Only the number is wanted: how many lines in the material below contain "Plaze".

★ ★ ★ ★ ★ ★ ★

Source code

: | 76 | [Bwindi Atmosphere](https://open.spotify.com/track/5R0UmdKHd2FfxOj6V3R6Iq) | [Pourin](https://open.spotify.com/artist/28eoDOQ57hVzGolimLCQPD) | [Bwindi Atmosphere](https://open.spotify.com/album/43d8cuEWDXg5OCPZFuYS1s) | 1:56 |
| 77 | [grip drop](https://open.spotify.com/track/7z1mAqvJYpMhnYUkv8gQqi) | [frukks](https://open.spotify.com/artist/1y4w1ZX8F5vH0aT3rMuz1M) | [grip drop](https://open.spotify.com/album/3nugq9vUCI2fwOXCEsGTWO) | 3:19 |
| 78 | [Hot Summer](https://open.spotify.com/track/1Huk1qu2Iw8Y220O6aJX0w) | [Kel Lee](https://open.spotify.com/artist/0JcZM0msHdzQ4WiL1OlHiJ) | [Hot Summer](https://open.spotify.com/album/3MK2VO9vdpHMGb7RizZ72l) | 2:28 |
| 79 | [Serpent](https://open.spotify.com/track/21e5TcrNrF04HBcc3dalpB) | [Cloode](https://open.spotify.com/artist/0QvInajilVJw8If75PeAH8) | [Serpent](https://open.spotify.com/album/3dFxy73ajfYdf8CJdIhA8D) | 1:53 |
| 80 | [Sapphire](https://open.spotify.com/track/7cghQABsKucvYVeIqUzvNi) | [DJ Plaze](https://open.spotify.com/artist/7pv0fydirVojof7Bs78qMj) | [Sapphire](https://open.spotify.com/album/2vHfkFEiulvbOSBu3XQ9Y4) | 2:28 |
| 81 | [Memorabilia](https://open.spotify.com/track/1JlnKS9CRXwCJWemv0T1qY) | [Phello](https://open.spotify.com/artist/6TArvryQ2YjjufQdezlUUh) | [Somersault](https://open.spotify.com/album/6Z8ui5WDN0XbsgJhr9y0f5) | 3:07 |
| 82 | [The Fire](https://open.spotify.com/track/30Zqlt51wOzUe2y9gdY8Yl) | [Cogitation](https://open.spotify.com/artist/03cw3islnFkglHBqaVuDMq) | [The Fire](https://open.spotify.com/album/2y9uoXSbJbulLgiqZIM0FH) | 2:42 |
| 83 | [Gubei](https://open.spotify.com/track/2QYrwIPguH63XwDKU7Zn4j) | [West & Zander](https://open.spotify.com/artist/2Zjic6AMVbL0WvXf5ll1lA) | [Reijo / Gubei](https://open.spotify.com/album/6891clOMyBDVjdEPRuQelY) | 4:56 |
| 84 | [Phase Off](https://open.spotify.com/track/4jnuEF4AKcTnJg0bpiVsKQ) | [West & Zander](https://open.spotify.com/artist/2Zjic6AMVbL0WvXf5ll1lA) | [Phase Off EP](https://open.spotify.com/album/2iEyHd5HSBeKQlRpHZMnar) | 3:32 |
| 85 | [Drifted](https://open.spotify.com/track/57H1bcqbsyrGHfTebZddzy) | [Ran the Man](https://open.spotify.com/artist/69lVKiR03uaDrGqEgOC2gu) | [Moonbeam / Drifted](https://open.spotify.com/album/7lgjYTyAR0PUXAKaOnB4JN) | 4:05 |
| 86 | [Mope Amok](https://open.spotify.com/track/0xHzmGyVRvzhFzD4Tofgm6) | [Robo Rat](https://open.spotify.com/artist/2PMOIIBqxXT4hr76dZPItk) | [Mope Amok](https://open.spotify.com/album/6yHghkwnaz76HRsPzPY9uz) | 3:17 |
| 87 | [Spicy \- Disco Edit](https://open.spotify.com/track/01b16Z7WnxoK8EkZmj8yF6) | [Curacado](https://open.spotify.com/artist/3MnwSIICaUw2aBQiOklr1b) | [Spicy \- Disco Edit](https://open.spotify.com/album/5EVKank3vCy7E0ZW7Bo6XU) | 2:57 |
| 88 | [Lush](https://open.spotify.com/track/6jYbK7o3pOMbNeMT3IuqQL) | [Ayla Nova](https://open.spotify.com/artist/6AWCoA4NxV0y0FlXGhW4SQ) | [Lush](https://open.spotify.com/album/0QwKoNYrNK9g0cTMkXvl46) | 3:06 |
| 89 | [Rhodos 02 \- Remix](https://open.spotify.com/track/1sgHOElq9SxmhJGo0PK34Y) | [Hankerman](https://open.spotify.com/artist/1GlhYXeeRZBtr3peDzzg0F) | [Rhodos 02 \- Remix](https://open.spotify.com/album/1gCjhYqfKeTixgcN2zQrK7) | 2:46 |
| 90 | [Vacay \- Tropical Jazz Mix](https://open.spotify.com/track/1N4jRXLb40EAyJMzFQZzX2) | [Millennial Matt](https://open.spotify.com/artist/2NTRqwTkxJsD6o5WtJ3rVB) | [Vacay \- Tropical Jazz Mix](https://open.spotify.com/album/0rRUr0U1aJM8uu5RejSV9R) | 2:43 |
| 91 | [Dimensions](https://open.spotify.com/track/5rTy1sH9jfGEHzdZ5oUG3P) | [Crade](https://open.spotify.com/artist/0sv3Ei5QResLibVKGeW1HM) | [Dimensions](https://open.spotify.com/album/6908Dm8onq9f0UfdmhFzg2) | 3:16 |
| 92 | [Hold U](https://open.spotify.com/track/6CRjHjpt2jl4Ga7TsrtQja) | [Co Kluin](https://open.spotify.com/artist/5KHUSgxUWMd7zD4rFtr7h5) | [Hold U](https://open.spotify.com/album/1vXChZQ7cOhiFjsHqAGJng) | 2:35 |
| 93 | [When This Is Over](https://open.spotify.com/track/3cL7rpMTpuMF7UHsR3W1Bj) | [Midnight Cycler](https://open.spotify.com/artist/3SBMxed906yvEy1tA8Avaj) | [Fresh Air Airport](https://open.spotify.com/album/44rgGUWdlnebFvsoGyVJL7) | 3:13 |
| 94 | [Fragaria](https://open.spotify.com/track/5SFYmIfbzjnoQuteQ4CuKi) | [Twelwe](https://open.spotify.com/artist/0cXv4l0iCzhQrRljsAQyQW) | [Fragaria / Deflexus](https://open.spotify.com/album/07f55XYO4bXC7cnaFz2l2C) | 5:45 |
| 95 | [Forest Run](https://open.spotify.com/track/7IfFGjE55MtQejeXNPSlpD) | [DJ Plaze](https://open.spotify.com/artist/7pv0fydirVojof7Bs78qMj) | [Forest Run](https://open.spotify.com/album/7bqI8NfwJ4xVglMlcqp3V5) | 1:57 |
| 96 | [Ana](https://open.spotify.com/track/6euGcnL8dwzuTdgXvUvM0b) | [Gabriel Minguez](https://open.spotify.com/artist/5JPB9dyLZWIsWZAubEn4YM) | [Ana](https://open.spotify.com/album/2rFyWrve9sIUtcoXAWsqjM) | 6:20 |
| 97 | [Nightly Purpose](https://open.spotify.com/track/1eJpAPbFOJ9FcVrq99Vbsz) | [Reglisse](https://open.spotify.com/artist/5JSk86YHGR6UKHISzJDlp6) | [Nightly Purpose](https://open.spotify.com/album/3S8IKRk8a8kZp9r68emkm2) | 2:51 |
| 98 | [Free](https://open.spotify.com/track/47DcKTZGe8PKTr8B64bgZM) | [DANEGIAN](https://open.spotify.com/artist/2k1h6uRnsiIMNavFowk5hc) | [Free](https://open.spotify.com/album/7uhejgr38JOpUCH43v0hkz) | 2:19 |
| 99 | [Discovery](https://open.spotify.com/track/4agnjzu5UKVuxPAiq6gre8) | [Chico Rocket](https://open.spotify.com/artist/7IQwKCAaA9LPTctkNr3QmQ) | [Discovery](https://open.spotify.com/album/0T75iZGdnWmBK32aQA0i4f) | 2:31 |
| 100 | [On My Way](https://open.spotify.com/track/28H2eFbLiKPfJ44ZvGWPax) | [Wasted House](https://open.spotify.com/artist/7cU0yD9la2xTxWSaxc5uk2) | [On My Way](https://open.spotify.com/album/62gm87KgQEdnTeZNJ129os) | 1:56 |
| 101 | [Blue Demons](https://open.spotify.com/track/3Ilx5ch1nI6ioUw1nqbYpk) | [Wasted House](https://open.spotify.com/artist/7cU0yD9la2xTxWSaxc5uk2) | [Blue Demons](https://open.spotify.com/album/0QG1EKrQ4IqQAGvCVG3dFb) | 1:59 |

★ ★ ★ ★ ★ ★ ★

**Result of this task**
2